__Text passage__:

☆ ☆ ☆ ☆ ☆

Having said that, I think I should confess that I am not entirely comfortable with the Judge’s categorisation simply by reference to a number of individual types of garment. It is possible to conceive of particular items of casual wear which are closely related to the listed items but which might nevertheless count as “commercial variations” of them – for example, would a Dopo Bici sweatshirt really be essentially different from a Dopo Bici polo shirt ? Ideally I should have preferred to find a general description which comprised the listed items, and such variations of them, but was a good deal more specific than “casual wear”. But that is easier said than done, and in any event the only half-way house proposed to us, “leisure wear”, seems to me to have most of the same problems. If it is in truth not possible to find such a general description, then I am sure that individual itemisation is preferable to the exorbitant protection that would be afforded by the description “casual wear”. (I should also add that I am sure that the Judge’s re-formulation was not intended to dispense with the adjective “casual” from her original formulation: most of her items are inherently casual, but “jackets” is a broad term, and it is clear that she did not intend to cover, say, the more formal kinds of jacket.)
That reasoning seems to me essentially similar to Kitchin LJ’s, at para. 69, endorsing (as I would also do) the Judge’s reasoning as summarised by him at para. 50.
The principal element in Sales LJ’s contrary reasoning is the importance that he attaches to not depriving Assos of the opportunity to develop its use of the mark beyond that which it has so far made. That is of course a fundamental point in the context of the issue under article 9.1 (b), and even in the context of partial revocation the Court in ALADIN warned against limiting the protection only to goods which are “identical” to those in relation to which the mark has already been used and ignoring “commercial variation”. But the context of the partial revocation jurisdiction is nevertheless very different. The philosophy underlying that jurisdiction is that a proprietor has had the opportunity to develop his use of the mark over a substantial period and that to the extent that he has not done so its protection should not be maintained. Thus I do not believe that such very limited use as Assos has made of its mark outside the category of specialist cycling clothing justifies its retention against the possibility of a general move into the casual wear market which it has shown no sign whatever of making over the five years prior to 17 January 2012.

☆ ☆ ☆ ☆ ☆

__Dataset rows__:
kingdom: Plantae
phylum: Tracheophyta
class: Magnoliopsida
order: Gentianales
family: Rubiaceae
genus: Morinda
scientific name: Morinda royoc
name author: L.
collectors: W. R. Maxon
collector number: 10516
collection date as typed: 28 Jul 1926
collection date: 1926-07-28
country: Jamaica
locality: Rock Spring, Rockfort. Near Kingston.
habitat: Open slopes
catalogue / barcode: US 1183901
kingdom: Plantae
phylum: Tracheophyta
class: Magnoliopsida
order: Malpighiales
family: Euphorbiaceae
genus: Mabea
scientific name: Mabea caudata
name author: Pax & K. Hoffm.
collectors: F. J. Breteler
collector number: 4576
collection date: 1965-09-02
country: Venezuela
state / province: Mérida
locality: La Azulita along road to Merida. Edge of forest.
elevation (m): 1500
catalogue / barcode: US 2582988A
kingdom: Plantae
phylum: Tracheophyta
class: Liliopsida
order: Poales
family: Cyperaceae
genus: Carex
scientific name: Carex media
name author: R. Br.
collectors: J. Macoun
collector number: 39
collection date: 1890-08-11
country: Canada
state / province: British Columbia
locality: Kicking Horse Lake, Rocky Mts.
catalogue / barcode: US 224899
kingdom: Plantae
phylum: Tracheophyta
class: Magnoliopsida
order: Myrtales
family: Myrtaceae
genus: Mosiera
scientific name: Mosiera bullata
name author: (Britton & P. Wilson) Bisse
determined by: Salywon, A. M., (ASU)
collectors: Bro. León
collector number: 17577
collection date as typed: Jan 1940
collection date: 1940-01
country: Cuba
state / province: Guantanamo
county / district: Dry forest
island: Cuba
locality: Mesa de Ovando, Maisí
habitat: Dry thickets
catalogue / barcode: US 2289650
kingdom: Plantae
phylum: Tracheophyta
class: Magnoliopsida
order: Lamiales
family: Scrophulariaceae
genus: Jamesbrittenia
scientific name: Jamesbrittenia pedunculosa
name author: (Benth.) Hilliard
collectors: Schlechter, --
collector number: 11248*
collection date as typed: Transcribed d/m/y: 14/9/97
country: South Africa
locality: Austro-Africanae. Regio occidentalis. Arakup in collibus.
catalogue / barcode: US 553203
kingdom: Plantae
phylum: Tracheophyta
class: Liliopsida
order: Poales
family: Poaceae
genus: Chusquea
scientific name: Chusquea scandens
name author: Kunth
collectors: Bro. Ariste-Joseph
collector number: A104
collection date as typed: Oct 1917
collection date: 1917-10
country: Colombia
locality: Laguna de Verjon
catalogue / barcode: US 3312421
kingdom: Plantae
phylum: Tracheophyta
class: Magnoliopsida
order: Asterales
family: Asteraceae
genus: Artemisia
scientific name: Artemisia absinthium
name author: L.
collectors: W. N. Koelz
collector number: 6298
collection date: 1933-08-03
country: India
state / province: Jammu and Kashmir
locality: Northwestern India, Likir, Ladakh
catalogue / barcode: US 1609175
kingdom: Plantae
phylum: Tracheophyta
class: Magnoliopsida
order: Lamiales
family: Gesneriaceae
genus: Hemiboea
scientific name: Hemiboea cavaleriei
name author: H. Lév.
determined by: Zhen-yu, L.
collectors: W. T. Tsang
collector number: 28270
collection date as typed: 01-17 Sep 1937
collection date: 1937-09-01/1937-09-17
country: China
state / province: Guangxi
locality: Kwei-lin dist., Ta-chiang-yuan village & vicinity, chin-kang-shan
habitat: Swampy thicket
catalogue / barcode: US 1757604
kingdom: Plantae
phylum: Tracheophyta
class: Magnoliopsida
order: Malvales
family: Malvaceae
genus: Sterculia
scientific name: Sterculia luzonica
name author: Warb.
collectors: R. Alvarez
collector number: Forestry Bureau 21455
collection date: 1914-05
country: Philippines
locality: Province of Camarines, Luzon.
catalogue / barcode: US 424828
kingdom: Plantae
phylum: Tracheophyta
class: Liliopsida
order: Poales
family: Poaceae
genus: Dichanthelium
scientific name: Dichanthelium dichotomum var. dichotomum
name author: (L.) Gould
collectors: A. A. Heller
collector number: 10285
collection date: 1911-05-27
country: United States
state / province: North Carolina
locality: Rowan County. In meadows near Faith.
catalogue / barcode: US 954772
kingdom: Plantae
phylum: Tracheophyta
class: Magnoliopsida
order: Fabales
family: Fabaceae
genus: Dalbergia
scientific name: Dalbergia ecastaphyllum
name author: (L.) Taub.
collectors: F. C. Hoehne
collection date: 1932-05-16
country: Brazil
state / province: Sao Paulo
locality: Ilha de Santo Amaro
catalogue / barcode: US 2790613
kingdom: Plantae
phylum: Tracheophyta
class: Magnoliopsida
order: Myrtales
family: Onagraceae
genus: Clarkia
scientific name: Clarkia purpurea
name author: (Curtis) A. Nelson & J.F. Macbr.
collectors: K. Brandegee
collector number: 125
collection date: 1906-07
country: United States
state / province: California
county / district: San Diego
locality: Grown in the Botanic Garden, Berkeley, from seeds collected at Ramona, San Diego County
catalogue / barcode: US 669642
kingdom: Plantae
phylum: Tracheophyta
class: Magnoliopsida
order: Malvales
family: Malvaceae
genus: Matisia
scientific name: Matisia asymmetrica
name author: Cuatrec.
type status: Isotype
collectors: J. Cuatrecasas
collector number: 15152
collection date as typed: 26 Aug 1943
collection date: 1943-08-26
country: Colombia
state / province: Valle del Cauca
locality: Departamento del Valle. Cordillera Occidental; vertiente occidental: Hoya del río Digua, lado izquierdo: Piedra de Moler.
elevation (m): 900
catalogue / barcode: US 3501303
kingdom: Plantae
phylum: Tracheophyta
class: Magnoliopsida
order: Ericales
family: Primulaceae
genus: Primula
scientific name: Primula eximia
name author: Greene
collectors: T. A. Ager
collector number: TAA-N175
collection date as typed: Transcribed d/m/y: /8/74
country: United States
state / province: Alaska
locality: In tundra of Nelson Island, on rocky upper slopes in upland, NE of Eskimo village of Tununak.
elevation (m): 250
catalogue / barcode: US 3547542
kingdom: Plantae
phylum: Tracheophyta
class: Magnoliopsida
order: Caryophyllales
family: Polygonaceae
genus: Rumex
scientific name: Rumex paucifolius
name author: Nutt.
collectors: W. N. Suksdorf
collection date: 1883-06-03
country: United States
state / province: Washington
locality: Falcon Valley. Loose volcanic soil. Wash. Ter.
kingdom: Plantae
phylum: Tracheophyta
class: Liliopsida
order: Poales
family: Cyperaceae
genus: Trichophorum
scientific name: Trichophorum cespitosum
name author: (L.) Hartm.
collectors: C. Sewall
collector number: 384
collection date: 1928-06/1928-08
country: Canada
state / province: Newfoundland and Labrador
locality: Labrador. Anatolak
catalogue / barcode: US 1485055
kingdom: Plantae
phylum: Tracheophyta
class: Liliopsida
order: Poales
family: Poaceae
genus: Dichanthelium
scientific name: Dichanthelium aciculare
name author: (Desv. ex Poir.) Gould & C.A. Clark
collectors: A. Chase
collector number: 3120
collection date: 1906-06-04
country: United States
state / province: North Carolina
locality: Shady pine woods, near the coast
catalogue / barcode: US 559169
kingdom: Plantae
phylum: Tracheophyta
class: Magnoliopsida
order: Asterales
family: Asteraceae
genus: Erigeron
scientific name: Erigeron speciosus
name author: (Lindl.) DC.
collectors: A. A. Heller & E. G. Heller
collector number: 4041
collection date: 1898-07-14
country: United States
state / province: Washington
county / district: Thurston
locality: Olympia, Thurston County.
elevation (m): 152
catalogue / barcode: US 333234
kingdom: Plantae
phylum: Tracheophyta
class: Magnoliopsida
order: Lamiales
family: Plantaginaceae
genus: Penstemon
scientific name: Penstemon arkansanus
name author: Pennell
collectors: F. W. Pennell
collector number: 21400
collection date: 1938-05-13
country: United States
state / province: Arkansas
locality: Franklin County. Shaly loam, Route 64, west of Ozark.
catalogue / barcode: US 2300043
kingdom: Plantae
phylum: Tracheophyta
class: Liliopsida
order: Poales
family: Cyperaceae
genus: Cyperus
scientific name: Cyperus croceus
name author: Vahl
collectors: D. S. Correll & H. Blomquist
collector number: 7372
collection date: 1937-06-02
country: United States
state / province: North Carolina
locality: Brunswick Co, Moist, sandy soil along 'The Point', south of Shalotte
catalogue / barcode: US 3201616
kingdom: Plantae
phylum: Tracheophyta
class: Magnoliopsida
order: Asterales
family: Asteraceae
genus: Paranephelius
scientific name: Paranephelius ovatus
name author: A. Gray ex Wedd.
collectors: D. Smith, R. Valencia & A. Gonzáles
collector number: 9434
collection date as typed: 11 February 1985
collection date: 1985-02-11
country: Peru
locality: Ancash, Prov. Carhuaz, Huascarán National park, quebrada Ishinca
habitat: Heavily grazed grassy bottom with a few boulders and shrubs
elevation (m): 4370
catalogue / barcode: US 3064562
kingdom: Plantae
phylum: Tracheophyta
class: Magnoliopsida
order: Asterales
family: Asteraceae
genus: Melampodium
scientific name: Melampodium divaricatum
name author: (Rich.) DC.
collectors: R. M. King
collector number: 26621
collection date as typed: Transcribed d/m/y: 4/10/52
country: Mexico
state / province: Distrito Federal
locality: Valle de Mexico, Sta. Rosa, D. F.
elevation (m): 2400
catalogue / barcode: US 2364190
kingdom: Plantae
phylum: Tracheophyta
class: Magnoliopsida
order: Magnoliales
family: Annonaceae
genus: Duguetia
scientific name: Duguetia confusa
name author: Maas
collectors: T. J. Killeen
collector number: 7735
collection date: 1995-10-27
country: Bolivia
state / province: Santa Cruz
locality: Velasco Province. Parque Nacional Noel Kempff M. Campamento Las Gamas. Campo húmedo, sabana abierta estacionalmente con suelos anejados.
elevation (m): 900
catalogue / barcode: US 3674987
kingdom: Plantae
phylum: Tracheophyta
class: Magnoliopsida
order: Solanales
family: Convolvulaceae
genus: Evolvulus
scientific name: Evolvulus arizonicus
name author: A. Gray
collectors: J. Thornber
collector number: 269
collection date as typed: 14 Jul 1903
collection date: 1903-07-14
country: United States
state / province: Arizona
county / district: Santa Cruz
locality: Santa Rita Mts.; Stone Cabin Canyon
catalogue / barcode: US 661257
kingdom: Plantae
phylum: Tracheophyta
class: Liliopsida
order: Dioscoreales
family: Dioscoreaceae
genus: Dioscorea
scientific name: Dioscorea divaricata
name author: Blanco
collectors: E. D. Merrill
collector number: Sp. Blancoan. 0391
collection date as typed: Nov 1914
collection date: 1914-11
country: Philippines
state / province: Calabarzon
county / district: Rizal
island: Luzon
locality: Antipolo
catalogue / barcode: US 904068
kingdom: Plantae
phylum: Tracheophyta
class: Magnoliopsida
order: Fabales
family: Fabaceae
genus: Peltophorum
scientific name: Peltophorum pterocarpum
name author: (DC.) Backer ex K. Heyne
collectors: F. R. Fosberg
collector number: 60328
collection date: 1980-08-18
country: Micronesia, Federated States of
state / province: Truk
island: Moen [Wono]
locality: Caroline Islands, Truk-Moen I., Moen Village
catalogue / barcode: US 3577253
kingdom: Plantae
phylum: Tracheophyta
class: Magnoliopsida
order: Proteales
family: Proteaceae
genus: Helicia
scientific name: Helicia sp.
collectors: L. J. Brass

☆ ☆ ☆ ☆ ☆

__Directions__:
- a) Could you translate this sentence from the passage on trademark revocation into Spanish: "But the context of the partial revocation jurisdiction is nevertheless very different."
- b) Turn the lines of the entries starting at the line that contains "catalogue / barcode: US 2300043" and ending at the line that contains "locality: Brunswick Co, Moist, sandy", both included, into a Markdown table with the columns n and Line. Use one row per line and leave out any blank lines.
The passage on trademark revocation and the entries have nothing to do with each other.

__Answers for the exercise__:
- a) Pero el contexto de la jurisdicción de revocación parcial es, no obstante, muy diferente.

- b)
| n | Line |
|---|---|
| 1 | catalogue / barcode: US 2300043 |
| 2 | kingdom: Plantae |
| 3 | phylum: Tracheophyta |
| 4 | class: Liliopsida |
| 5 | order: Poales |
| 6 | family: Cyperaceae |
| 7 | genus: Cyperus |
| 8 | scientific name: Cyperus croceus |
| 9 | name author: Vahl |
| 10 | collectors: D. S. Correll & H. Blomquist |
| 11 | collector number: 7372 |
| 12 | collection date: 1937-06-02 |
| 13 | country: United States |
| 14 | state / province: North Carolina |
| 15 | locality: Brunswick Co, Moist, sandy soil along 'The Point', south of Shalotte |